JAY: But to a large extent, people in Congress and such, they’re responding to lobbying efforts. Like you said, people that donate to them and get their phone calls picked up. In the auto industry, part of their restructuring of the auto industry was the starting wage. This whole idea of the two-tiered wage system. So, now, workers are starting at the big three, start at fourteen bucks an hour, they used to start at twenty-six bucks an hour, all through the auto parts industry. Many of the big manufacturers have started two-tiered wages where they’re getting starting workers to work at half what the starting wage used to be. Like the drive to lower wages, the drive to paralyze wage, increases.

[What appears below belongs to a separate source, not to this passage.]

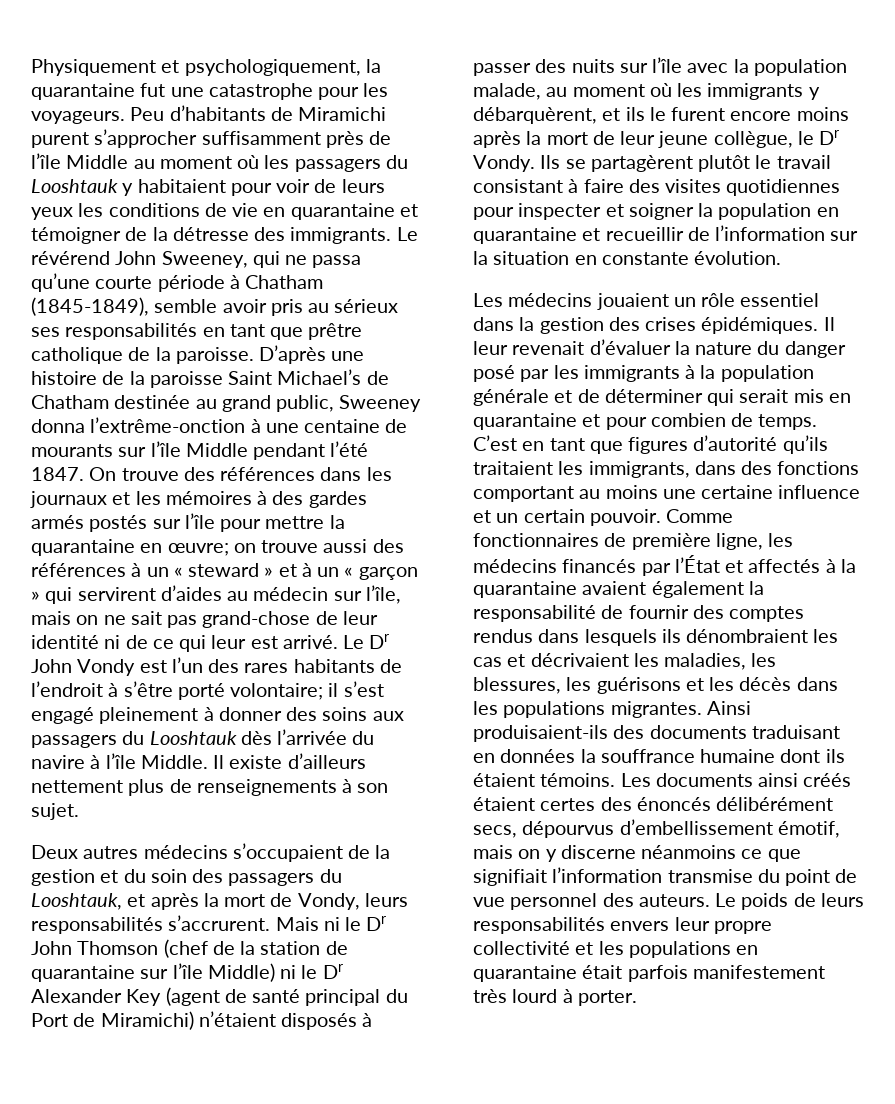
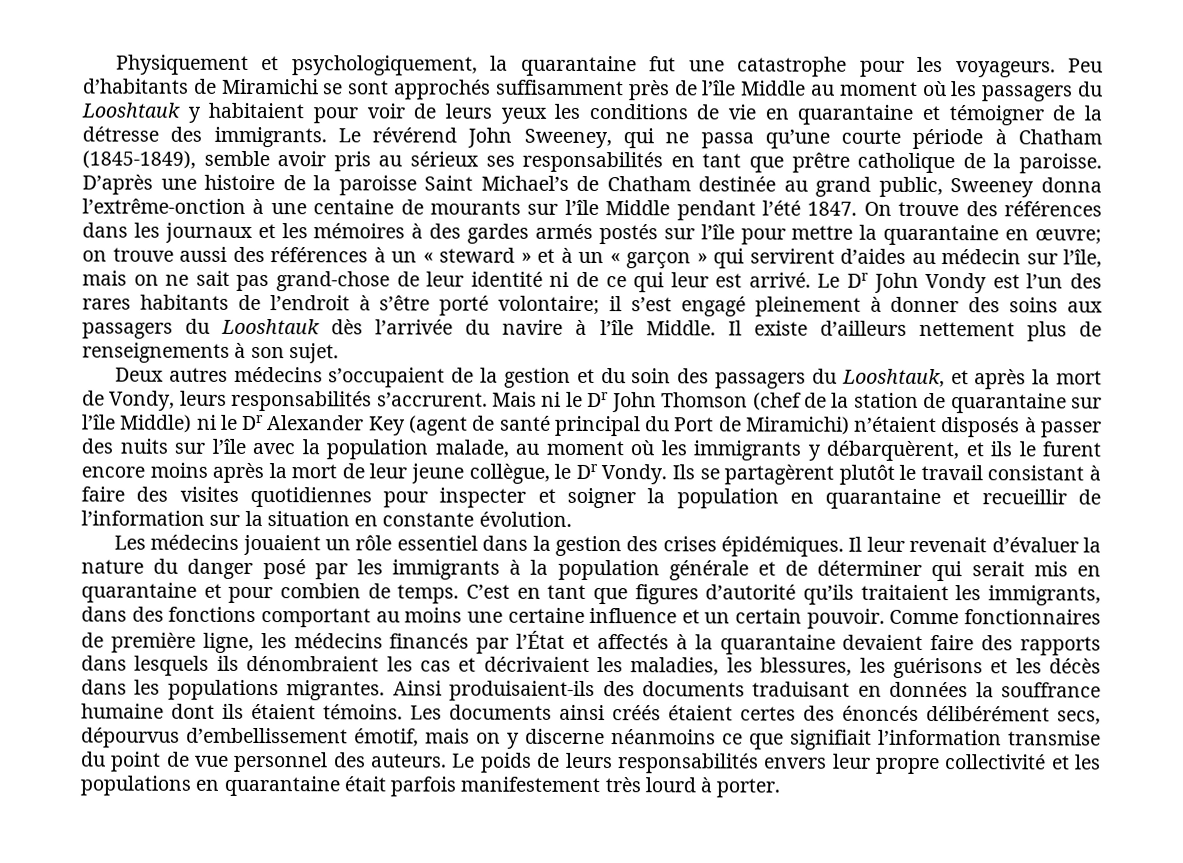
[31,129,198,148] purent s’approcher -> [322,79,492,100] se sont approchés
[582,581,764,598] [473,605,805,622] [473,629,533,643] avaient également la responsabilité de fournir des comptes rendus -> [842,634,1101,656] devaient faire des rapports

If most big corporations, even mid-sized ones, wanted wages to go up, it wouldn’t be hard for them to raise wages. I mean Walmart had this big fight, if you remember Elizabeth Warren had hearings on this, and the guy from Costco made your argument. But the Walmart guys sure don’t make that argument. They try to lower them as much as they possibly can get away with.
PEARL: Yeah, that is true, not everyone agrees with us. And some people are more greedy than others. Some people are short-term greedy. Other people are long-term greedy and that makes a difference in how you look at these policies. I don’t think that too many people want the government involved in making every decision about wages and whatnot. But the government has been involved, a lot, over the last, during the latter part of my life time. Sort of regulating unions. I think the decline of organized labor, has had a lot to do with the decline of wages in these sectors that you’ve mentioned. In the mid-west automobile makers, there’s sort of the power of organized labor that’s declined. As its been more and more regulated by the administrations.
JAY: And you can see organizations like ALEC that go around promoting exactly this kind of legislation everywhere, are funded by big-corporate donors, that’s who funds ALEC.
PEARL: Yeah, that’s all too true. Somehow, a majority of people in Wisconsin were somehow convinced that the financial crisis was caused by teachers unions. You can argue about philosophies of schools all you want but I think that teachers are an important part of what you’re doing. And getting rid of unionized teachers is not good for kids.
JAY: Discussion to be continued. Thanks for joining us.
PEARL: Thank you very much. It’s a pleasure to be in your show.
JAY: Thank you for joining us on The Real News Network.